### WHAT NEEDS TO BE DONE
The result should be all the records, exact and complete, without a single picture.

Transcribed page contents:
——————

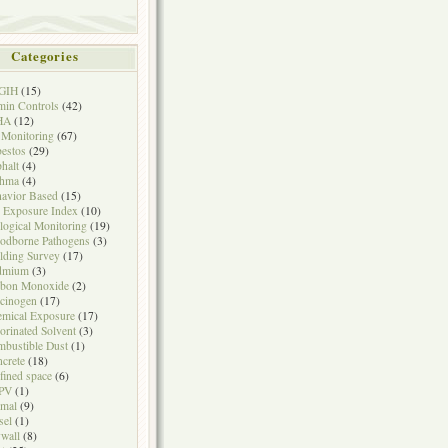
Categories
GIH
(15)
in Controls
(42)
HA
(12)
 Monitoring
(67)
estos
(29)
halt
(4)
thma
(4)
avior Based
(15)
 Exposure Index
(10)
logical Monitoring
(19)
odborne Pathogens
(3)
lding Survey
(17)
dmium
(3)
rbon Monoxide
(2)
cinogen
(17)
mical Exposure
(17)
orinated Solvent
(3)
bustible Dust
(1)
crete
(18)
fined space
(6)
PV
(1)
mal
(9)
sel
(1)
wall
(8)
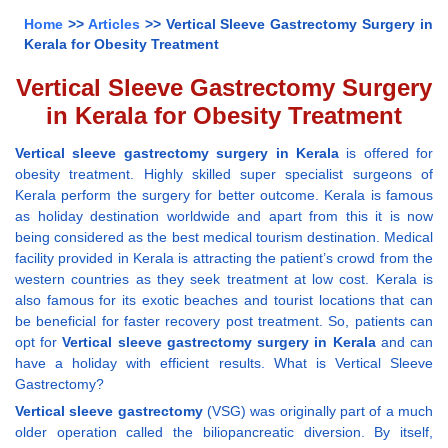
Home
>>
Articles
>> Vertical Sleeve Gastrectomy Surgery in
Kerala for Obesity Treatment
Vertical Sleeve Gastrectomy Surgery
in Kerala for Obesity Treatment
Vertical sleeve gastrectomy surgery in Kerala
is offered for
obesity treatment. Highly skilled super specialist surgeons of
Kerala perform the surgery for better outcome. Kerala is famous
as holiday destination worldwide and apart from this it is now
being considered as the best medical tourism destination. Medical
facility provided in Kerala is attracting the patient’s crowd from the
western countries as they seek treatment at low cost. Kerala is
also famous for its exotic beaches and tourist locations that can
be beneficial for faster recovery post treatment. So, patients can
opt for
Vertical sleeve gastrectomy surgery in Kerala
and can
have a holiday with efficient results. What is Vertical Sleeve
Gastrectomy?
Vertical sleeve gastrectomy
(VSG) was originally part of a much
older operation called the biliopancreatic diversion. By itself,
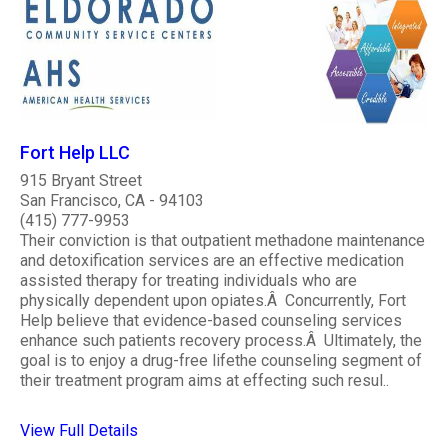
Fort Help LLC
915 Bryant Street
San Francisco, CA - 94103
(415) 777-9953
Their conviction is that outpatient methadone maintenance
and detoxification services are an effective medication
assisted therapy for treating individuals who are
physically dependent upon opiates.Â Concurrently, Fort
Help believe that evidence-based counseling services
enhance such patients recovery process.Â Ultimately, the
goal is to enjoy a drug-free lifethe counseling segment of
their treatment program aims at effecting such resul..
View Full Details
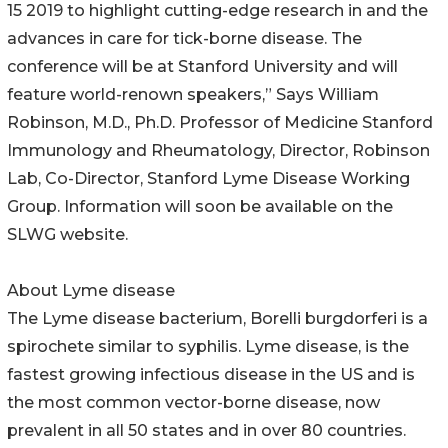
15 2019 to highlight cutting-edge research in and the
advances in care for tick-borne disease. The
conference will be at Stanford University and will
feature world-renown speakers,” Says William
Robinson, M.D., Ph.D. Professor of Medicine Stanford
Immunology and Rheumatology, Director, Robinson
Lab, Co-Director, Stanford Lyme Disease Working
Group. Information will soon be available on the
SLWG website.
About Lyme disease
The Lyme disease bacterium, Borelli burgdorferi is a
spirochete similar to syphilis. Lyme disease, is the
fastest growing infectious disease in the US and is
the most common vector-borne disease, now
prevalent in all 50 states and in over 80 countries.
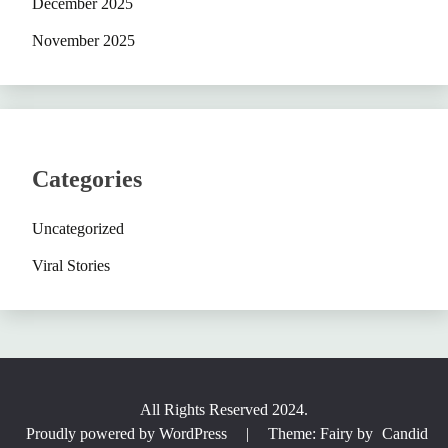
December 2025
November 2025
Categories
Uncategorized
Viral Stories
All Rights Reserved 2024.
Proudly powered by WordPress
|
Theme: Fairy by
Candid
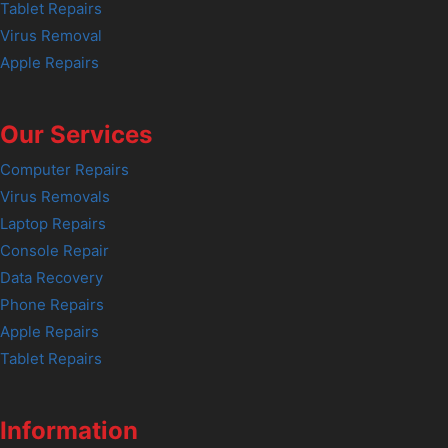
Tablet Repairs
Virus Removal
Apple Repairs
Our Services
Computer Repairs
Virus Removals
Laptop Repairs
Console Repair
Data Recovery
Phone Repairs
Apple Repairs
Tablet Repairs
Information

——————

### SOLUTION TO THE EXERCISE
Categories
GIH
(15)
in Controls
(42)
HA
(12)
 Monitoring
(67)
estos
(29)
halt
(4)
thma
(4)
avior Based
(15)
 Exposure Index
(10)
logical Monitoring
(19)
odborne Pathogens
(3)
lding Survey
(17)
dmium
(3)
rbon Monoxide
(2)
cinogen
(17)
mical Exposure
(17)
orinated Solvent
(3)
bustible Dust
(1)
crete
(18)
fined space
(6)
PV
(1)
mal
(9)
sel
(1)
wall
(8)
Home
>>
Articles
>> Vertical Sleeve Gastrectomy Surgery in
Kerala for Obesity Treatment
Vertical Sleeve Gastrectomy Surgery
in Kerala for Obesity Treatment
Vertical sleeve gastrectomy surgery in Kerala
is offered for
obesity treatment. Highly skilled super specialist surgeons of
Kerala perform the surgery for better outcome. Kerala is famous
as holiday destination worldwide and apart from this it is now
being considered as the best medical tourism destination. Medical
facility provided in Kerala is attracting the patient’s crowd from the
western countries as they seek treatment at low cost. Kerala is
also famous for its exotic beaches and tourist locations that can
be beneficial for faster recovery post treatment. So, patients can
opt for
Vertical sleeve gastrectomy surgery in Kerala
and can
have a holiday with efficient results. What is Vertical Sleeve
Gastrectomy?
Vertical sleeve gastrectomy
(VSG) was originally part of a much
older operation called the biliopancreatic diversion. By itself,
Fort Help LLC
915 Bryant Street
San Francisco, CA - 94103
(415) 777-9953
Their conviction is that outpatient methadone maintenance
and detoxification services are an effective medication
assisted therapy for treating individuals who are
physically dependent upon opiates.Â Concurrently, Fort
Help believe that evidence-based counseling services
enhance such patients recovery process.Â Ultimately, the
goal is to enjoy a drug-free lifethe counseling segment of
their treatment program aims at effecting such resul..
View Full Details
15 2019 to highlight cutting-edge research in and the
advances in care for tick-borne disease. The
conference will be at Stanford University and will
feature world-renown speakers,” Says William
Robinson, M.D., Ph.D. Professor of Medicine Stanford
Immunology and Rheumatology, Director, Robinson
Lab, Co-Director, Stanford Lyme Disease Working
Group. Information will soon be available on the
SLWG website.
About Lyme disease
The Lyme disease bacterium, Borelli burgdorferi is a
spirochete similar to syphilis. Lyme disease, is the
fastest growing infectious disease in the US and is
the most common vector-borne disease, now
prevalent in all 50 states and in over 80 countries.
December 2025
November 2025
Categories
Uncategorized
Viral Stories
All Rights Reserved 2024.
Proudly powered by WordPress
|
Theme: Fairy by
Candid
Tablet Repairs
Virus Removal
Apple Repairs
Our Services
Computer Repairs
Virus Removals
Laptop Repairs
Console Repair
Data Recovery
Phone Repairs
Apple Repairs
Tablet Repairs
Information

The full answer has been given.